### Task item
Would you please write out each of the entries below exactly, omitting pictures?

### Extracted material

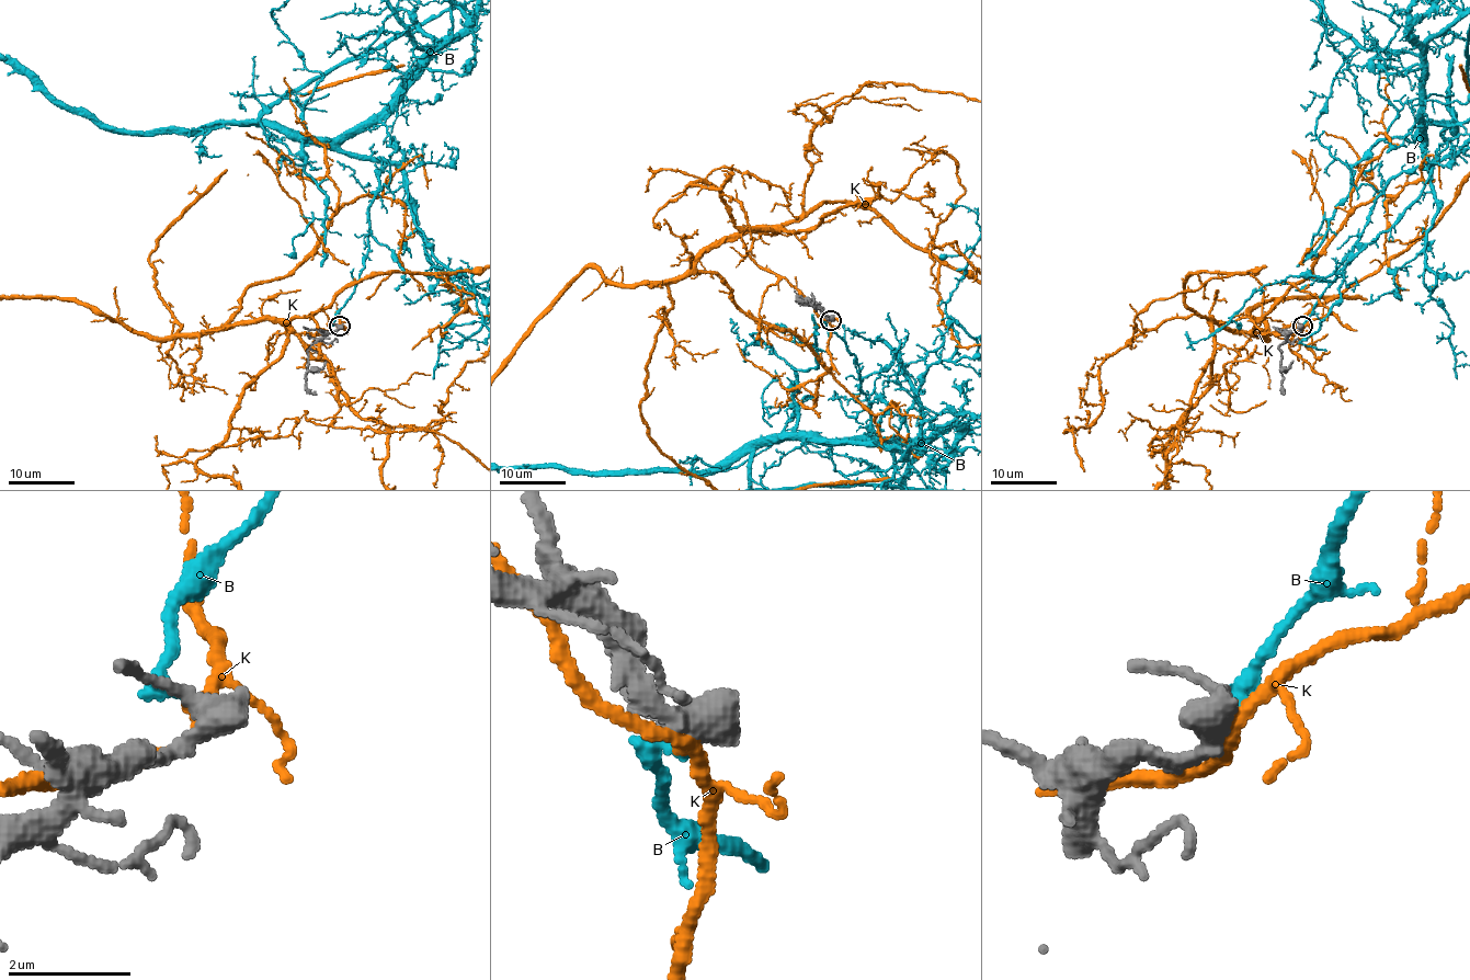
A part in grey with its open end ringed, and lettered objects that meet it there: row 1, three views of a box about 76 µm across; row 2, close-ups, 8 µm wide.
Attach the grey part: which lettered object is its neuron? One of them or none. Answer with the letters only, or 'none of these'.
none of these

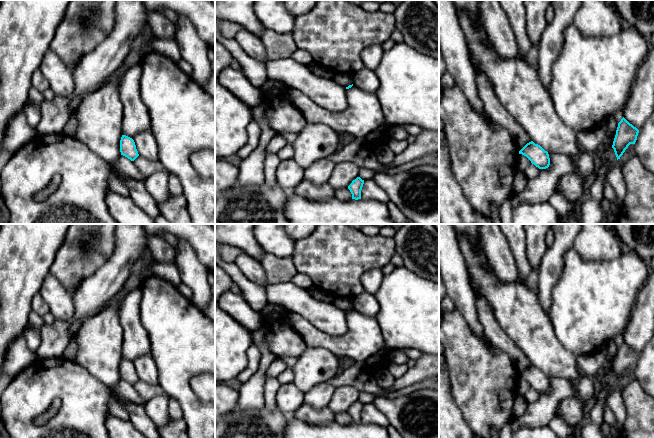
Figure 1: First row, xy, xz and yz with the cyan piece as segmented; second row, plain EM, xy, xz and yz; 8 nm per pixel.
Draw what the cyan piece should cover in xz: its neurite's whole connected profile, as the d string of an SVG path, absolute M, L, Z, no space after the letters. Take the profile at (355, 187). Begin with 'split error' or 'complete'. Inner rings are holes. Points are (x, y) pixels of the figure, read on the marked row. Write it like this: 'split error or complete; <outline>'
complete; M357 177L348 186L348 189L352 194L352 199L355 199L355 200L361 199L361 190L362 190L363 184L364 184L364 180L362 180L360 177Z

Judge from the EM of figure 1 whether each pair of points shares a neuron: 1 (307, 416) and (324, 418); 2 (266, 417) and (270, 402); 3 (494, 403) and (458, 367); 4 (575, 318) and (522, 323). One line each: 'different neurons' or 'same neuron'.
1: same neuron
2: different neurons
3: same neuron
4: different neurons

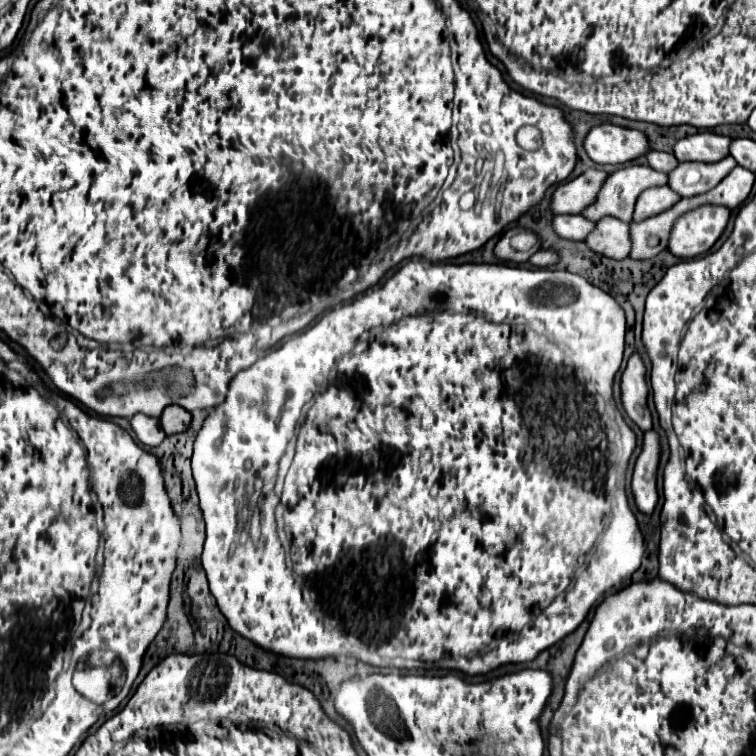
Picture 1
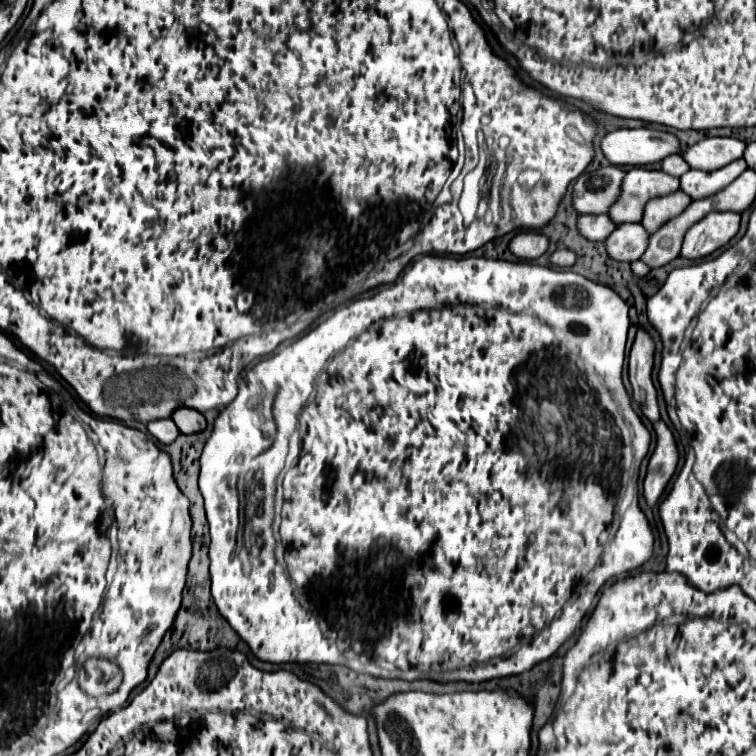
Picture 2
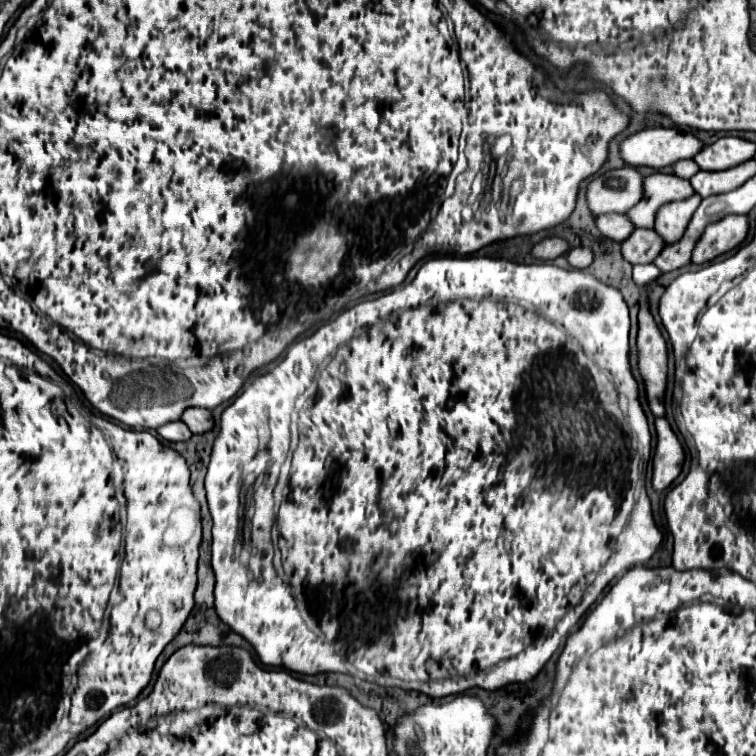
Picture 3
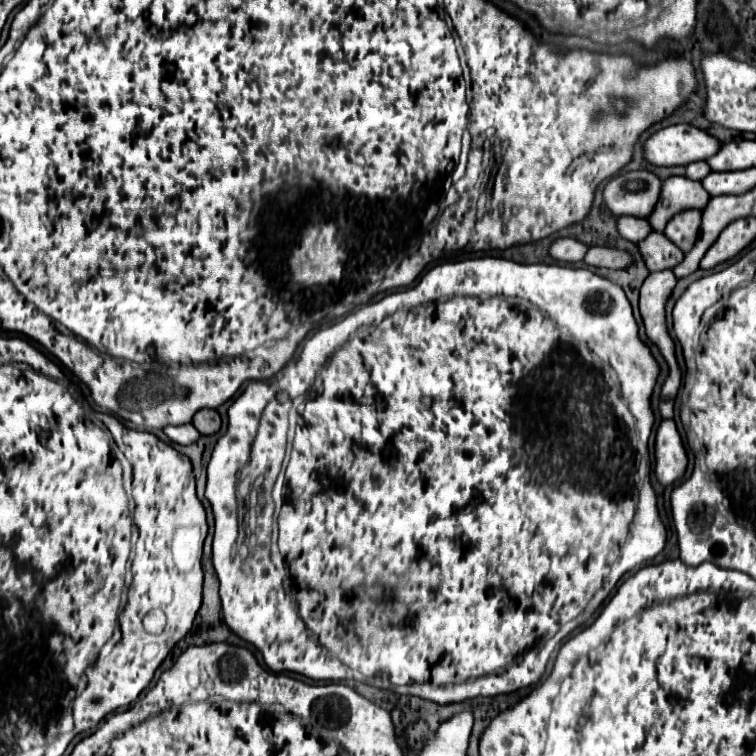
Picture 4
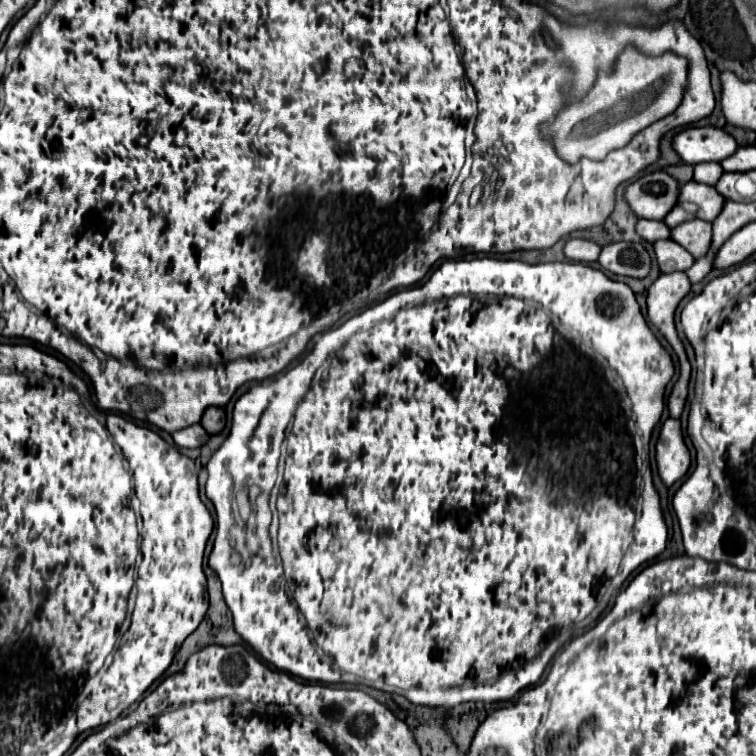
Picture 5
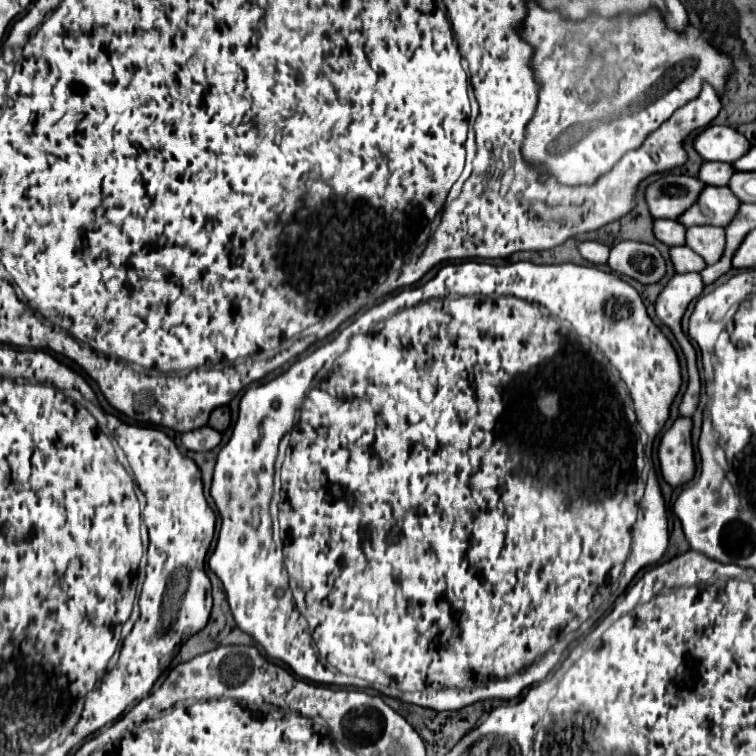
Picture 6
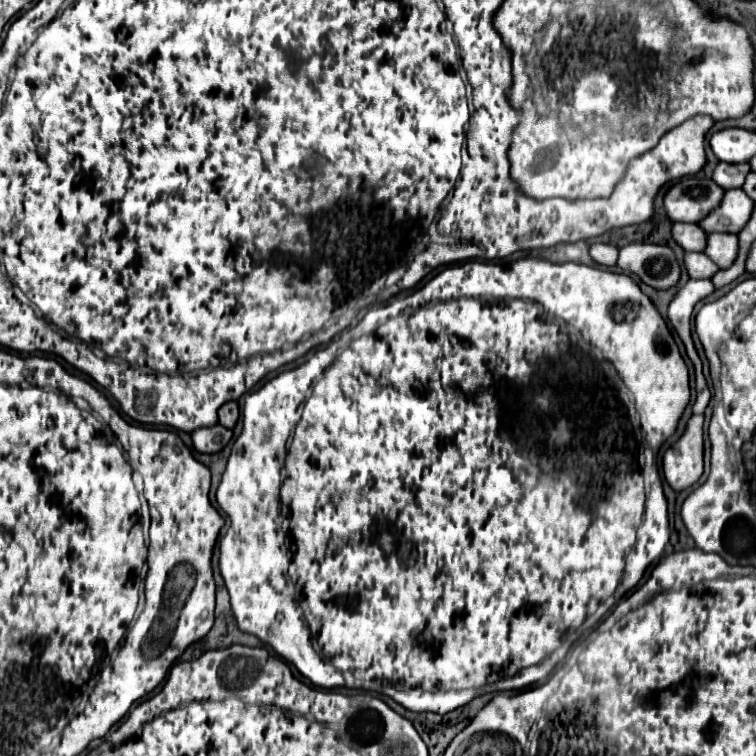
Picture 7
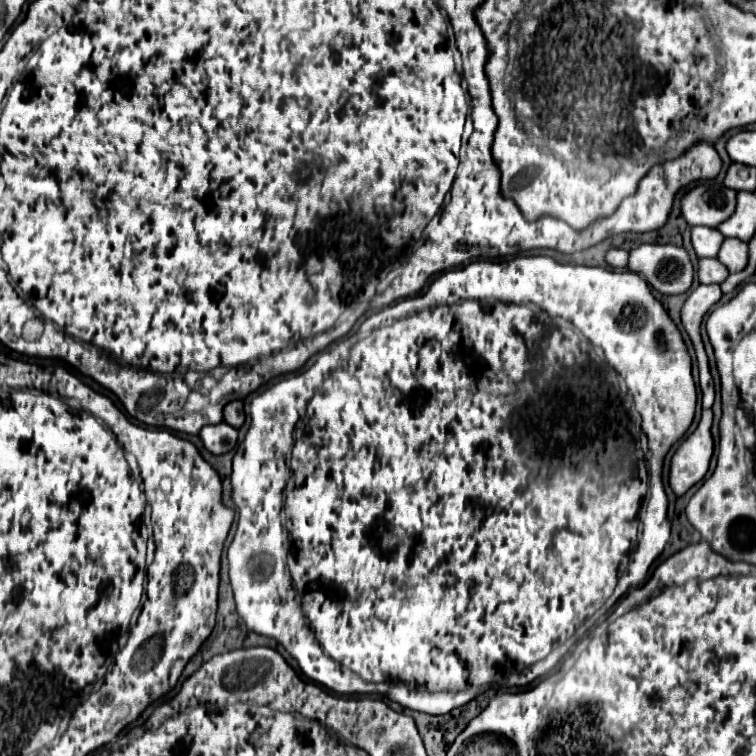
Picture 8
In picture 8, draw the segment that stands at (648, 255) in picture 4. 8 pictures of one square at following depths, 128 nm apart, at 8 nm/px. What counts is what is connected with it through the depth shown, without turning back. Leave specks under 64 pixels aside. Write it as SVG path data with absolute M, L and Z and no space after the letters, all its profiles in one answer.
M700 258L698 278L702 284L722 284L728 276L728 268L716 258Z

### Response to this exercise
A part in grey with its open end ringed, and lettered objects that meet it there: row 1, three views of a box about 76 µm across; row 2, close-ups, 8 µm wide.
Attach the grey part: which lettered object is its neuron? One of them or none. Answer with the letters only, or 'none of these'.
none of these

Figure 1: First row, xy, xz and yz with the cyan piece as segmented; second row, plain EM, xy, xz and yz; 8 nm per pixel.
Draw what the cyan piece should cover in xz: its neurite's whole connected profile, as the d string of an SVG path, absolute M, L, Z, no space after the letters. Take the profile at (355, 187). Begin with 'split error' or 'complete'. Inner rings are holes. Points are (x, y) pixels of the figure, read on the marked row. Write it like this: 'split error or complete; <outline>'
complete; M357 177L348 186L348 189L352 194L352 199L355 199L355 200L361 199L361 190L362 190L363 184L364 184L364 180L362 180L360 177Z

Judge from the EM of figure 1 whether each pair of points shares a neuron: 1 (307, 416) and (324, 418); 2 (266, 417) and (270, 402); 3 (494, 403) and (458, 367); 4 (575, 318) and (522, 323). One line each: 'different neurons' or 'same neuron'.
1: same neuron
2: different neurons
3: same neuron
4: different neurons

Picture 1
Picture 2
Picture 3
Picture 4
Picture 5
Picture 6
Picture 7
Picture 8
In picture 8, draw the segment that stands at (648, 255) in picture 4. 8 pictures of one square at following depths, 128 nm apart, at 8 nm/px. What counts is what is connected with it through the depth shown, without turning back. Leave specks under 64 pixels aside. Write it as SVG path data with absolute M, L and Z and no space after the letters, all its profiles in one answer.
M700 258L698 278L702 284L722 284L728 276L728 268L716 258Z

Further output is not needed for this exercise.